Jerald Brown

No. 35
- Position: Defensive back

Personal information
- Born: December 3, 1980 (age 45) Washington, D.C., U.S.
- Listed height: 5 ft 11 in (1.80 m)
- Listed weight: 185 lb (84 kg)

Career information
- College: Glenville State

Career history
- 2004: New York Dragons
- 2005: Arizona Rattlers
- 2006–2007: Columbus Destroyers
- 2008: Kansas City Brigade
- 2009–2015: Montreal Alouettes
- 2016: Toronto Argonauts

Awards and highlights
- 2× Grey Cup champion (2009, 2010); AFL Defensive Player of the Year (2006); CFL All-Star (2013); 3× CFL East All-Star (2010, 2013, 2014); First-team All-Arena (2006);
- Stats at CFL.ca (archive)
- Stats at ArenaFan.com

= Jerald Brown =

American gridiron football player (born 1980)

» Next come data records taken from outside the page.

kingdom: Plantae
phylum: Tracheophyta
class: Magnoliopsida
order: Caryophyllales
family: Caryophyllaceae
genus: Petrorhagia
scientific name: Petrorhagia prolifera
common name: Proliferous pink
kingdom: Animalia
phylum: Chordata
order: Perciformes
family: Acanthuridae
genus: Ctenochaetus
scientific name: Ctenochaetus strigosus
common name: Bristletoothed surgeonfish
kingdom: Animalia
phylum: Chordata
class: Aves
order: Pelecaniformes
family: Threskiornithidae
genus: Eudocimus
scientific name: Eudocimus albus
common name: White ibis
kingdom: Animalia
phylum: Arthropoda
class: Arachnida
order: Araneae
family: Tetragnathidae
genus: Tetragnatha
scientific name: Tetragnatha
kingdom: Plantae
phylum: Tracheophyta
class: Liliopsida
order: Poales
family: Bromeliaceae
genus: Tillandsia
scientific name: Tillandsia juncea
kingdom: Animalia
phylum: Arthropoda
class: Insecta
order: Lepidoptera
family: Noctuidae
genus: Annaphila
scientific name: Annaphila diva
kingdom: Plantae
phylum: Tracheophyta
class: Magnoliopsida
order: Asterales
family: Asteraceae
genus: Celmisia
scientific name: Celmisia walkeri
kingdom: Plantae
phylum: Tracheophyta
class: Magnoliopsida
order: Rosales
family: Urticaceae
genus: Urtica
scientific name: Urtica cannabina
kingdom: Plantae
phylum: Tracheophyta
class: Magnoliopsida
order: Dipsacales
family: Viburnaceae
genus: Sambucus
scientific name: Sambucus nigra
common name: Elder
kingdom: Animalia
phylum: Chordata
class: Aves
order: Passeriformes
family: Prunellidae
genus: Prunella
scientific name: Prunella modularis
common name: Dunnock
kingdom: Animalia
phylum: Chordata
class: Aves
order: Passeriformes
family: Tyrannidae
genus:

Jerald Brown (born December 3, 1980) is an American former professional football defensive back. He played college football at Glenville State College. Brown played for the New York Dragons, Arizona Rattlers, Columbus Destroyers, and Kansas City Brigade of the Arena Football League (AFL), as well as the Montreal Alouettes and Toronto Argonauts of the Canadian Football League (CFL).

==Professional career==
Before playing in the CFL, Brown was a five-year veteran of the Arena Football League, where he played for the New York Dragons, Arizona Rattlers, Columbus Destroyers, and Kansas City Brigade. In the 2006 Arena Football League season, he was named the AFL Defensive Player of the Year when he led the league with 11 interceptions and 133 interception-return yards. In 2009, he signed with the Montreal Alouettes of the Canadian Football League and was a member of both the 97th Grey Cup and 98th Grey Cup championship team with the Montreal Alouettes. In 6 seasons in the CFL, he has recorded 271 tackles, 17 interceptions and 7 fumbles recovery.

On February 26, 2016, Brown signed with the Toronto Argonauts of the Canadian Football League. On May 31, 2016, Brown announced his retirement, but on August 7, 2016, Brown re-signed with the Argonauts as a free agent.